Although you have the right to obtain COBRA coverage when you change jobs, you are not entitled to take your old policy’s benefits with you. COBRA protects you from the exclusion periods and application processing time in between insurance, but other than that you cannot copy and paste old policies on new ones.

The new plan may have different benefits even if it is called the same plan or supposedly covering the same needs. You may also not be able to use the same doctors you could before, as networks vary and insurance coverage is different from doctor to doctor. Most healthcare providers accept certain health insurance and not others, so be aware of this if you like one doctor especially and want to stay with that physician.

There is a rule that says health insurance cannot be determined by health status of any employees or group members, not by the insurance provider or by the insurance issuer. However, employers are not required to provide health benefits. So if you lose your job and are looking for another, you will probably want to inquire about the benefits before accepting the new job. There are no federal regulations that enforce group health coverage.

For the same reason that many people use COBRA and continuation rights when changing jobs, there are insurance providers that will initiate waiting periods on new employees or group members. This means that even if you have accepted and started a new job and have applied for the group health coverage, it may not start covering you that day or that week. There are no limits on insurance providers in regards to waiting periods. This usually only applied to group coverage and HMO’s.

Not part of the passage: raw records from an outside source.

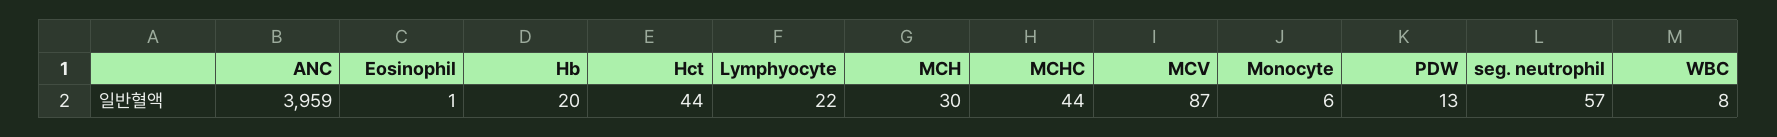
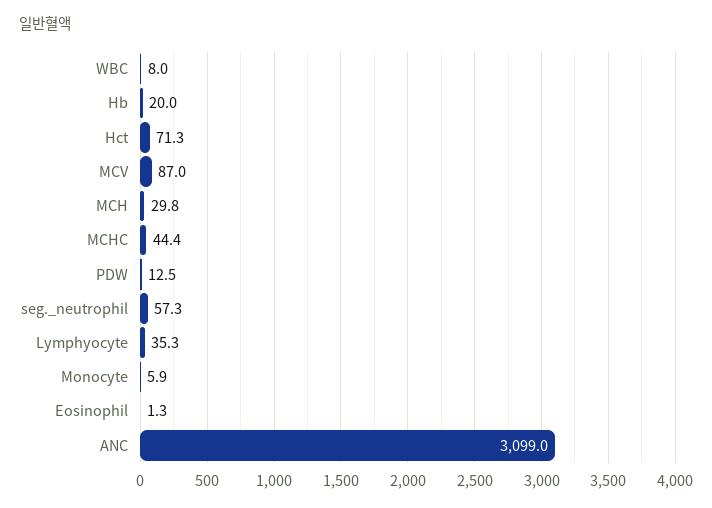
  {
-   "ANC": 3959,
+   "ANC": 3099,
    "Eosinophil": 1.3,
    "Hb": 20,
-   "Hct": 44,
+   "Hct": 71.3,
-   "Lymphyocyte": 22,
+   "Lymphyocyte": 35.3,
    "MCH": 29.8,
    "MCHC": 44.4,
    "MCV": 87,
    "Monocyte": 5.9,
    "PDW": 12.5,
    "seg. neutrophil": 57.3,
    "WBC": 8
  }

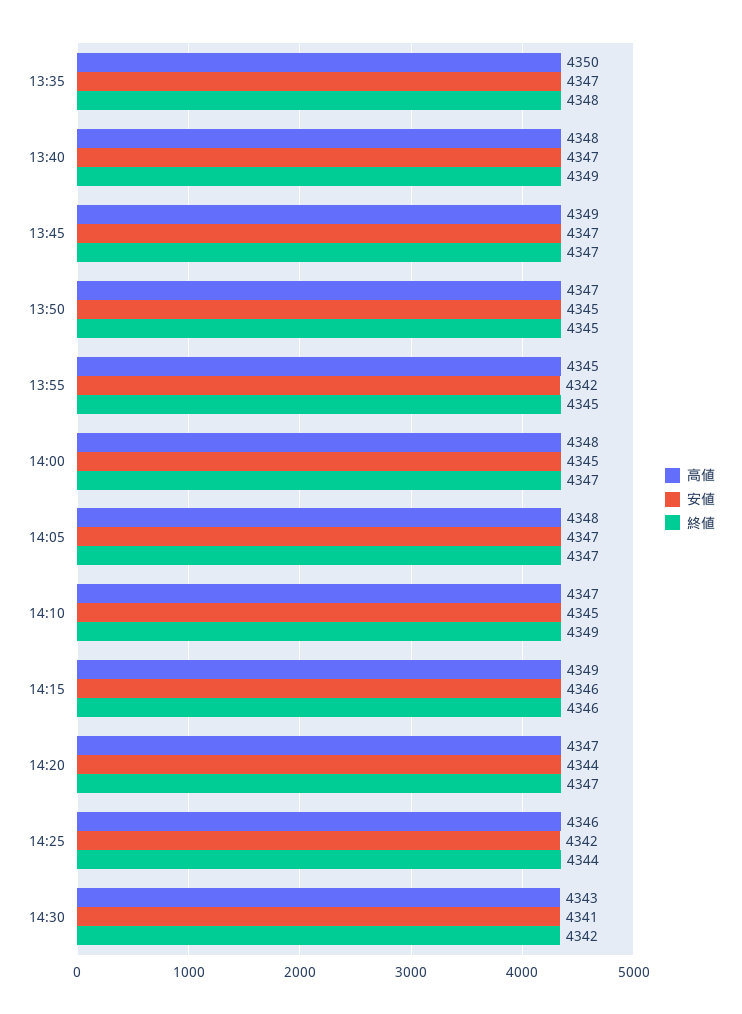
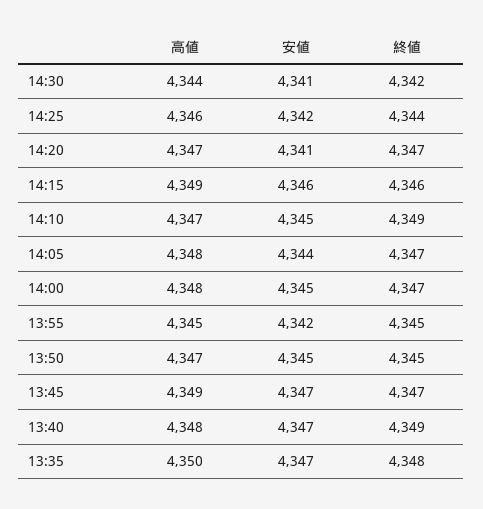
  {
    "高値": {
      "13:35": 4350,
      "13:40": 4348,
      "13:45": 4349,
      "13:50": 4347,
      "13:55": 4345,
      "14:00": 4348,
      "14:05": 4348,
      "14:10": 4347,
      "14:15": 4349,
      "14:20": 4347,
      "14:25": 4346,
-     "14:30": 4343
+     "14:30": 4344
    },
    "安値": {
      "13:35": 4347,
      "13:40": 4347,
      "13:45": 4347,
      "13:50": 4345,
      "13:55": 4342,
      "14:00": 4345,
-     "14:05": 4347,
+     "14:05": 4344,
      "14:10": 4345,
      "14:15": 4346,
-     "14:20": 4344,
+     "14:20": 4341,
      "14:25": 4342,
      "14:30": 4341
    },
    "終値": {
      "13:35": 4348,
      "13:40": 4349,
      "13:45": 4347,
      "13:50": 4345,
      "13:55": 4345,
      "14:00": 4347,
      "14:05": 4347,
      "14:10": 4349,
      "14:15": 4346,
      "14:20": 4347,
      "14:25": 4344,
      "14:30": 4342
    }
  }

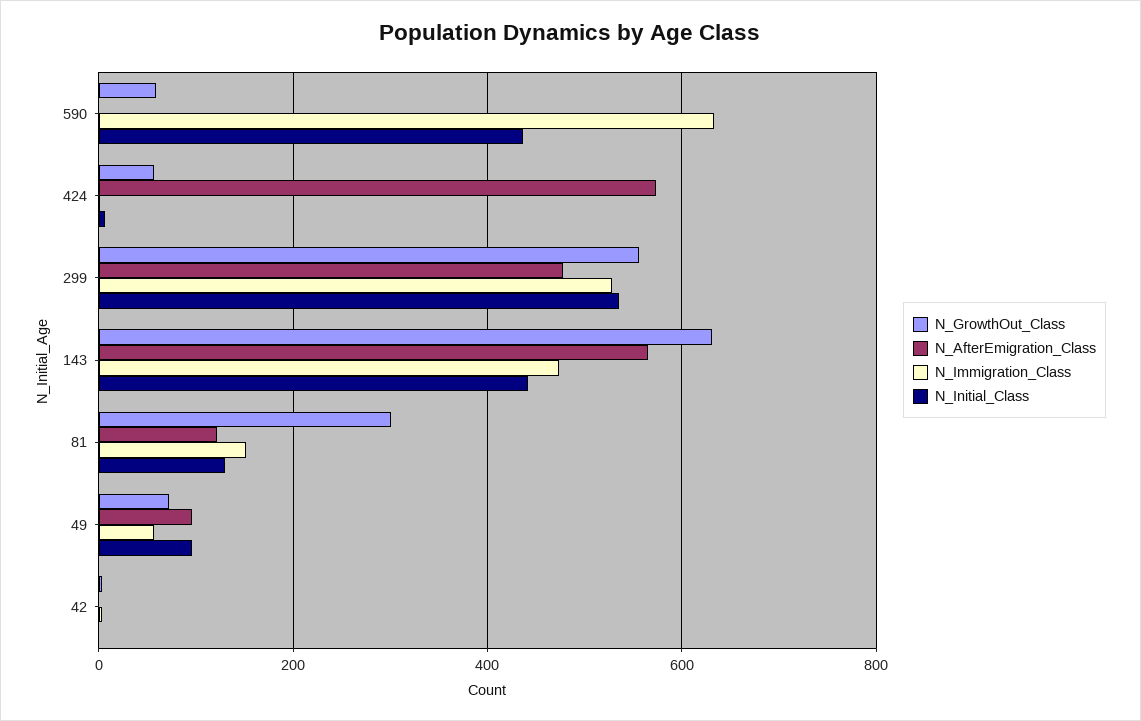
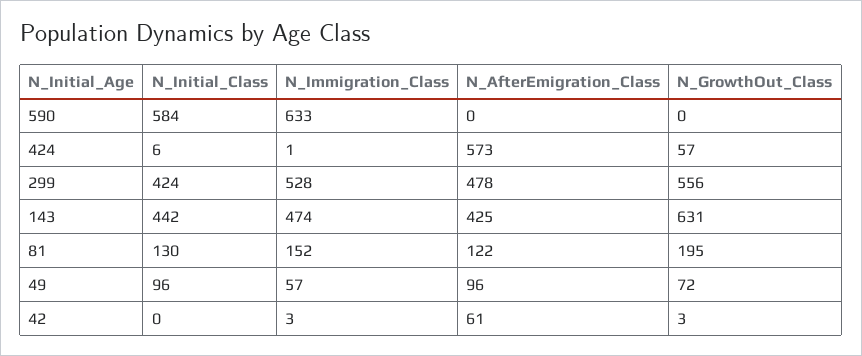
  {
    "N_GrowthOut_Class": {
-     "590": 60,
+     "590": 0,
      "424": 57,
      "299": 556,
      "143": 631,
-     "81": 300,
+     "81": 195,
      "49": 72,
      "42": 3
    },
    "N_AfterEmigration_Class": {
      "590": 0,
      "424": 573,
      "299": 478,
-     "143": 560,
+     "143": 425,
      "81": 122,
      "49": 96,
-     "42": 0
+     "42": 61
    },
    "N_Immigration_Class": {
      "590": 633,
      "424": 1,
      "299": 528,
      "143": 474,
      "81": 152,
      "49": 57,
      "42": 3
    },
    "N_Initial_Class": {
-     "590": 440,
+     "590": 584,
      "424": 6,
-     "299": 540,
+     "299": 424,
      "143": 442,
      "81": 130,
      "49": 96,
      "42": 0
    }
  }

Although there cannot be denial of coverage on group plans with members who have pre-existing conditions, there can be changes in coverage and even an exclusion period for coverage of treatment that was not offered in your old group plan. If your old plan did not cover prescriptions for your illness, your new one may cover those prescriptions but may make you wait for up to one year to receive these benefits. This also goes with other treatment your old plan did not cover that your new plan does.

If you have a break in coverage for more than 63 days, you may have an exclusion period applied to your coverage even if you eventually find a new group plan. Remember that COBRA is limited time coverage.

Keep in mind that there are always exceptions to the rules. If you are a member of the Washoe County School District or the Cities of Sparks and Reno, not all of the group plan protections will cover you.